Weitz et Hop Culture ont cherché à créer des espaces de discussion permettant aux hommes et aux femmes de transmettre ce qu'ils ont appris dans leurs propres communautés et de continuer à repousser les limites. Selon Ann V. Reilly, coordinatrice des événements et des promotions chez Five Boroughs Brewing Co., les événements ont eu un impact notable.

Andy Cross via Getty Images

La Pink Boots Society a commencé avec une liste de 60 femmes brasseurs et compte aujourd'hui plus de 2 090 membres.

“[The festival crowd] Il s’agissait du groupe de personnes le plus diversifié que j’ai jamais vu lors d’un événement consacré à la bière à New York.
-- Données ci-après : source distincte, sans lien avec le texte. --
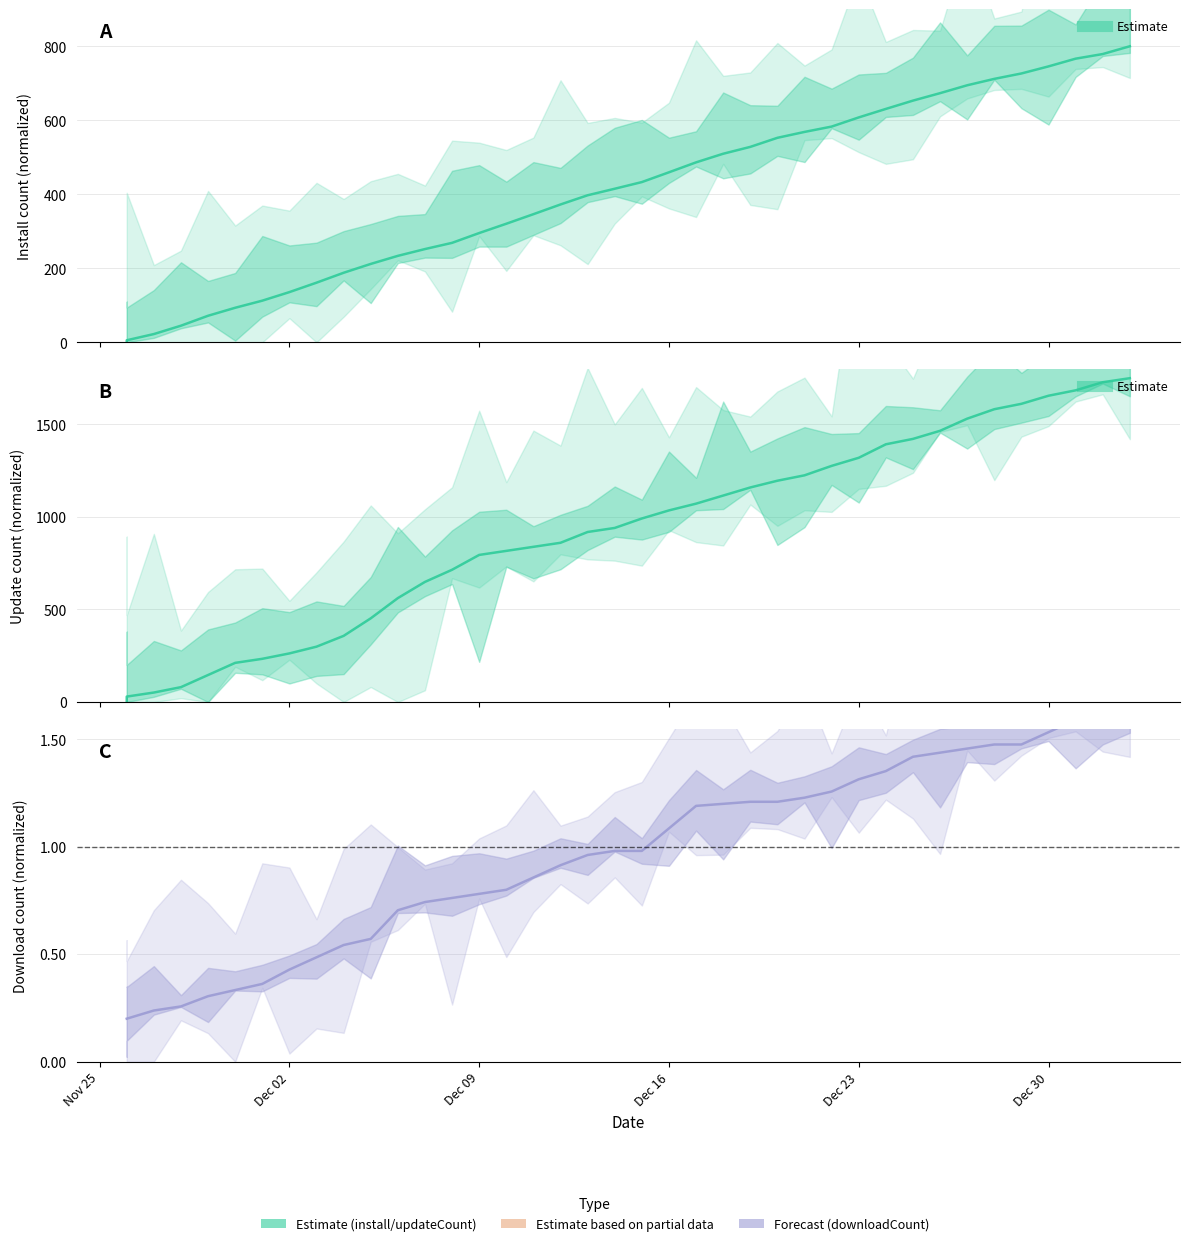

True or false: downloadCount has more than 0 points higher than both neighbors.

False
Chaque sexe, origine, race et façon dont les gens choisissent d’identifier a été couvert », dit-elle.

La présence équilibrée de Beer With (out) Beards est une marque des progrès réalisés par les femmes dans une industrie qu’elle a contribué à créer il ya plusieurs siècles, ainsi que des progrès qui restent à accomplir - et de la motivation des femmes pour s’y rendre.

«Les esprits évoluent, comme dans n'importe quel secteur», déclare Reilly. «Nous avons eu une employée de salle de réunion qui est une femme, 5 pieds de haut et très légère mais qui peut facilement lever un sac de grain comme n'importe qui d'autre. La bière est pour tout le monde, peu importe votre passé. Nous devons abandonner les stéréotypes. "
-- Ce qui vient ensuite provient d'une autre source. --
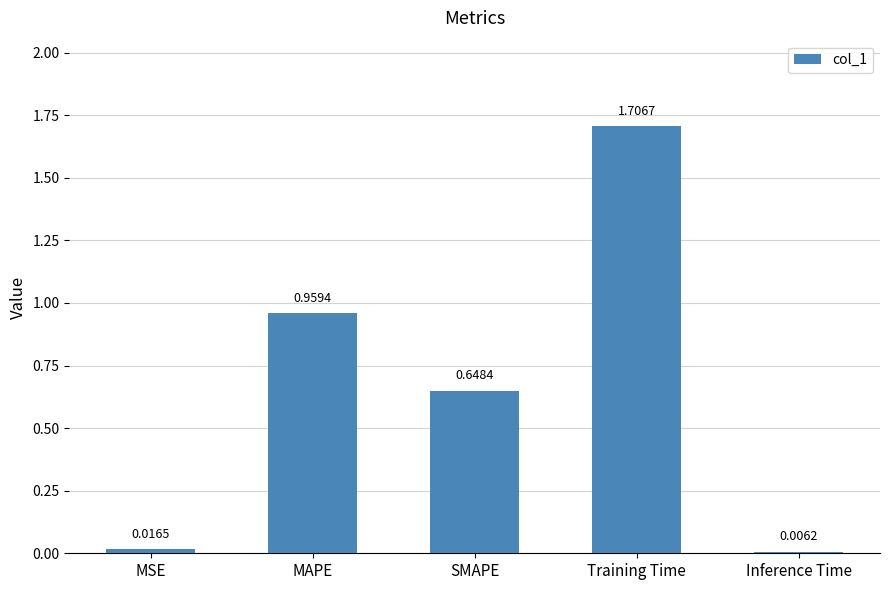

Between MAPE and Inference Time, which is larger?

MAPE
Certaines femmes de l'industrie pensent qu'il est moins important de comprendre l'histoire de leur rôle dans la bière tant que nous nous concentrons sur l'évolution des mentalités, alors que d'autres, comme Weitz, pensent que comprendre l'histoire nous aidera à éviter de répéter notre passé (de les femmes en bière). Elle espère qu'avec des événements tels que Beer With (out) Beards et des organisations comme la Pink Boots Society, qui sensibilisent maintenant, l’égalité entre les sexes n’aura pas besoin d’être un sujet de discussion à l’avenir.